Work order:
Nothing but a number is needed: the count of lines below that include "their".

------------------------------------------------------------

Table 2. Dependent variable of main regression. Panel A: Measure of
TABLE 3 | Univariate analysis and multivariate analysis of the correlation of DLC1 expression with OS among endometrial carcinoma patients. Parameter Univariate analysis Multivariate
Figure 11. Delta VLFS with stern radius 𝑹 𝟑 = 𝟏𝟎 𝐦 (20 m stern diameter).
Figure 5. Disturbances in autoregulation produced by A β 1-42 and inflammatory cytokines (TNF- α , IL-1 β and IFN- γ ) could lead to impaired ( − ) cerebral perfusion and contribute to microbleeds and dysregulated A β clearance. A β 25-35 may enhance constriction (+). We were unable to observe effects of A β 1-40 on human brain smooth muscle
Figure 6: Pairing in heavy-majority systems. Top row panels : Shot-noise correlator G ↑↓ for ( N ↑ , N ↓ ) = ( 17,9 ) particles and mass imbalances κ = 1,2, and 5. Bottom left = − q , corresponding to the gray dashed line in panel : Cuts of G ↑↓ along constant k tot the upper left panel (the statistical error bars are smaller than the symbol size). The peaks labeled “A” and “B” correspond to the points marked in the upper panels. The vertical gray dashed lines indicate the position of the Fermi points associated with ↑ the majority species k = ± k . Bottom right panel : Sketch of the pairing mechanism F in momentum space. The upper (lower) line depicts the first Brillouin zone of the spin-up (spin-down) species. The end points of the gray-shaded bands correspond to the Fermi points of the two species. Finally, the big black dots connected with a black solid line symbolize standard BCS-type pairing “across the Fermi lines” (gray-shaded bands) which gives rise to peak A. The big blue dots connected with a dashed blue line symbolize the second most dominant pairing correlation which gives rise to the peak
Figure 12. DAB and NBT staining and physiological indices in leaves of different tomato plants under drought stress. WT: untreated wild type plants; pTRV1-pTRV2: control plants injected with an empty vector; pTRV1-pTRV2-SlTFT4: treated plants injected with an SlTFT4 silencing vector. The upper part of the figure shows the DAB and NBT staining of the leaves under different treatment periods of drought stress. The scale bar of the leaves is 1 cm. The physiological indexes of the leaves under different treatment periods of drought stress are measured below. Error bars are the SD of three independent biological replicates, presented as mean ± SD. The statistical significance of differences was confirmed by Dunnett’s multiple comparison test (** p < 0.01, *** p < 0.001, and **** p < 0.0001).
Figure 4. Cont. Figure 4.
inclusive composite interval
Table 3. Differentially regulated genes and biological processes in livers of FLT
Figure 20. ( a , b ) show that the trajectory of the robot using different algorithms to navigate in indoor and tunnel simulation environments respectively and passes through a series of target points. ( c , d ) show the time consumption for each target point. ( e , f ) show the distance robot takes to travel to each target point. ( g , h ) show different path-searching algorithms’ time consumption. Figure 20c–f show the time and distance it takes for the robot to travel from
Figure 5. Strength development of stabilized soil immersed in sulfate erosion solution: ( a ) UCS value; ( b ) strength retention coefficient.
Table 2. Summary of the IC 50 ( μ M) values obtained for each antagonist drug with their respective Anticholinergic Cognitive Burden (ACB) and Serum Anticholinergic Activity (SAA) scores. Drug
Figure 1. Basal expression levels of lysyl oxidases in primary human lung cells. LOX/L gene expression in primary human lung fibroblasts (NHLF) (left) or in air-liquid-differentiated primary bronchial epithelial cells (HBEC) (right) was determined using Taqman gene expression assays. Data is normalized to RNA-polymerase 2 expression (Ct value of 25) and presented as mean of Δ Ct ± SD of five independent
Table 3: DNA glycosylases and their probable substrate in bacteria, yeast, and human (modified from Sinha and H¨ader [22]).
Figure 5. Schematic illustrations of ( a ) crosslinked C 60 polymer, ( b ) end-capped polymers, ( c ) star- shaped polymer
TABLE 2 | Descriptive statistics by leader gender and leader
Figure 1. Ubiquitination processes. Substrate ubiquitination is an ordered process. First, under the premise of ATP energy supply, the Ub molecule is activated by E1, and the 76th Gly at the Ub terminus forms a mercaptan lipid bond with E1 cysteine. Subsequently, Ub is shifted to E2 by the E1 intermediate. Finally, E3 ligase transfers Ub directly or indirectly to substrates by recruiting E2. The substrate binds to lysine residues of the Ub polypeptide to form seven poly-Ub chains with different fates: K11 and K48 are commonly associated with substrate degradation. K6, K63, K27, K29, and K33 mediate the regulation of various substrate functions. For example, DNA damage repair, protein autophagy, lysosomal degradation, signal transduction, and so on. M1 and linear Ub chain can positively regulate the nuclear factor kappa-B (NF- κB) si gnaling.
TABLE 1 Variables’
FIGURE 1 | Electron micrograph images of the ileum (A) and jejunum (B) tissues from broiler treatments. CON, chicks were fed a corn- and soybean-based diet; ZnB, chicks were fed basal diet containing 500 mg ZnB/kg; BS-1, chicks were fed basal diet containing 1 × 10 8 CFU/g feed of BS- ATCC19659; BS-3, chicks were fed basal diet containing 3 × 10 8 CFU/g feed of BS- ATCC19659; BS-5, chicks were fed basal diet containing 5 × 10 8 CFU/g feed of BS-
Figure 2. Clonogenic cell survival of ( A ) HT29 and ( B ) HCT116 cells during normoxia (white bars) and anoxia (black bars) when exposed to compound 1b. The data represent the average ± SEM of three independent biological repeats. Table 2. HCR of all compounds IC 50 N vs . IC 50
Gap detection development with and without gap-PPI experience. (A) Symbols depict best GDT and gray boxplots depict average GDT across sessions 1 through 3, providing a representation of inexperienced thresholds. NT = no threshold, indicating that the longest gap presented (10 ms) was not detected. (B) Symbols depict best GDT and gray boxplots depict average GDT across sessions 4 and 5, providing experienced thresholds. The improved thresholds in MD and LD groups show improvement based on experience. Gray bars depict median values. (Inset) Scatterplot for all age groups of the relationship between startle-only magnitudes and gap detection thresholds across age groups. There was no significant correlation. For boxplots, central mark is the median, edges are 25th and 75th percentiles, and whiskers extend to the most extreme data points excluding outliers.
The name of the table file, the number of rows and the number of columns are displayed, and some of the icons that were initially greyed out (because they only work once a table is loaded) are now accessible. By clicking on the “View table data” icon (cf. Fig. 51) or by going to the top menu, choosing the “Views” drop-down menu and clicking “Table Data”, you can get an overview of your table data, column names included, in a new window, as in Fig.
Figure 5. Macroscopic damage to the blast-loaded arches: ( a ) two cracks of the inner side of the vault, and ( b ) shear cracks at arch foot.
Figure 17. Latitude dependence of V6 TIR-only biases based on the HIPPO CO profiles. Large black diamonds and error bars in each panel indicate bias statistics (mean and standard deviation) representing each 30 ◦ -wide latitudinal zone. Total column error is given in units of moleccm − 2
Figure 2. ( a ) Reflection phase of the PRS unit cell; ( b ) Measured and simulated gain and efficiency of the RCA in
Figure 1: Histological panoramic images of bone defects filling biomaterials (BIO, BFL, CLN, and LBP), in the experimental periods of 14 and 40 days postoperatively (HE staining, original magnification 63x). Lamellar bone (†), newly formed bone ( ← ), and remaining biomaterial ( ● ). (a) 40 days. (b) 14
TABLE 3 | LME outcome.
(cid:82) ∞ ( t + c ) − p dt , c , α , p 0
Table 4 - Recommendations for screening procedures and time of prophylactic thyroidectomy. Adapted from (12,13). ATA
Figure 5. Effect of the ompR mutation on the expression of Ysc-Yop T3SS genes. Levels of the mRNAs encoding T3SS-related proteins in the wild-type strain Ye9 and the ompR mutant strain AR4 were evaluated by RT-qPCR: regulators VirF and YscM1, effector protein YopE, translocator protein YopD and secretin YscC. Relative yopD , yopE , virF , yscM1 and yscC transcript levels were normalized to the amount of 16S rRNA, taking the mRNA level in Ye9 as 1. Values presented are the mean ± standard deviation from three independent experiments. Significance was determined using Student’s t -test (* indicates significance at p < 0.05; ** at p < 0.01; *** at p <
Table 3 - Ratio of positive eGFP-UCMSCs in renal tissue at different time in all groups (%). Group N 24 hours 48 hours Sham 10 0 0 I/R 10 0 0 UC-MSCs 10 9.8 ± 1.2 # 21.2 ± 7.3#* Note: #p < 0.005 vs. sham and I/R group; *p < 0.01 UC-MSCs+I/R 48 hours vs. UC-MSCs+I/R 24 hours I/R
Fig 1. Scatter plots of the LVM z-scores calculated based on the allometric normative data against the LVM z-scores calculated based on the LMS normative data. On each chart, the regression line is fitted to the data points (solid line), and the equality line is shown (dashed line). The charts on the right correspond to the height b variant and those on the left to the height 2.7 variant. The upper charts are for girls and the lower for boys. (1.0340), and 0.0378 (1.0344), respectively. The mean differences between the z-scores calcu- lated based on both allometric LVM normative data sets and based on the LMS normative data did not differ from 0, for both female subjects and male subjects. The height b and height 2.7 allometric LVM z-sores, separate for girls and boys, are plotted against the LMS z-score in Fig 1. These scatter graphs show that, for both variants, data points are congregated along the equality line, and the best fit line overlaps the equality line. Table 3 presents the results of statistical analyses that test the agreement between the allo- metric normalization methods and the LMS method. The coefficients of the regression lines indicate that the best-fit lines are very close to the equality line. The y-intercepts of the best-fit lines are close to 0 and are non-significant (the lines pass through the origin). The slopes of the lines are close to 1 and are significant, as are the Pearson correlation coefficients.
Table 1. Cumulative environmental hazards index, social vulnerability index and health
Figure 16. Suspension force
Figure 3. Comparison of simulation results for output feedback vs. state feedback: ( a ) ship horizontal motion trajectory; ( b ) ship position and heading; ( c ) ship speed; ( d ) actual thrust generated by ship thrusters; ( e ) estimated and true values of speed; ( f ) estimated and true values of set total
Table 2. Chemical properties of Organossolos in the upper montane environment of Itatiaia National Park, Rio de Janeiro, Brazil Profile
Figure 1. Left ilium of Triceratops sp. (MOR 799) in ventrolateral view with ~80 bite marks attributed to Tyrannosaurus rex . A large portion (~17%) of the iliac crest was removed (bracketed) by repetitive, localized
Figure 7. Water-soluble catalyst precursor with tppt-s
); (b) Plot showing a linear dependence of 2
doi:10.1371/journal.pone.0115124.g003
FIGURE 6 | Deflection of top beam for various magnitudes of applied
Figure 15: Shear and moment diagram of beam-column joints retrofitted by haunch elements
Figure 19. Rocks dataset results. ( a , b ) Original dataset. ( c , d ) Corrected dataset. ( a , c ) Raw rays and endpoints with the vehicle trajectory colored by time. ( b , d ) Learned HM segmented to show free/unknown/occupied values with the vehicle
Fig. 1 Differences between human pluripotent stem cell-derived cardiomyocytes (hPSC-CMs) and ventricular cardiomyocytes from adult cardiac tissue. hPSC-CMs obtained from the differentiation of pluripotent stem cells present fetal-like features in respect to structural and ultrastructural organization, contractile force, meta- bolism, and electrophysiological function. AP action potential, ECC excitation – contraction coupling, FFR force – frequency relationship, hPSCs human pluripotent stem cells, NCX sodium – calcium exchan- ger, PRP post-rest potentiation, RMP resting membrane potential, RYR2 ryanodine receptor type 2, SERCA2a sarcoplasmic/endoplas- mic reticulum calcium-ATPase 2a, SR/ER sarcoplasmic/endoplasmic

------------------------------------------------------------

Result:
2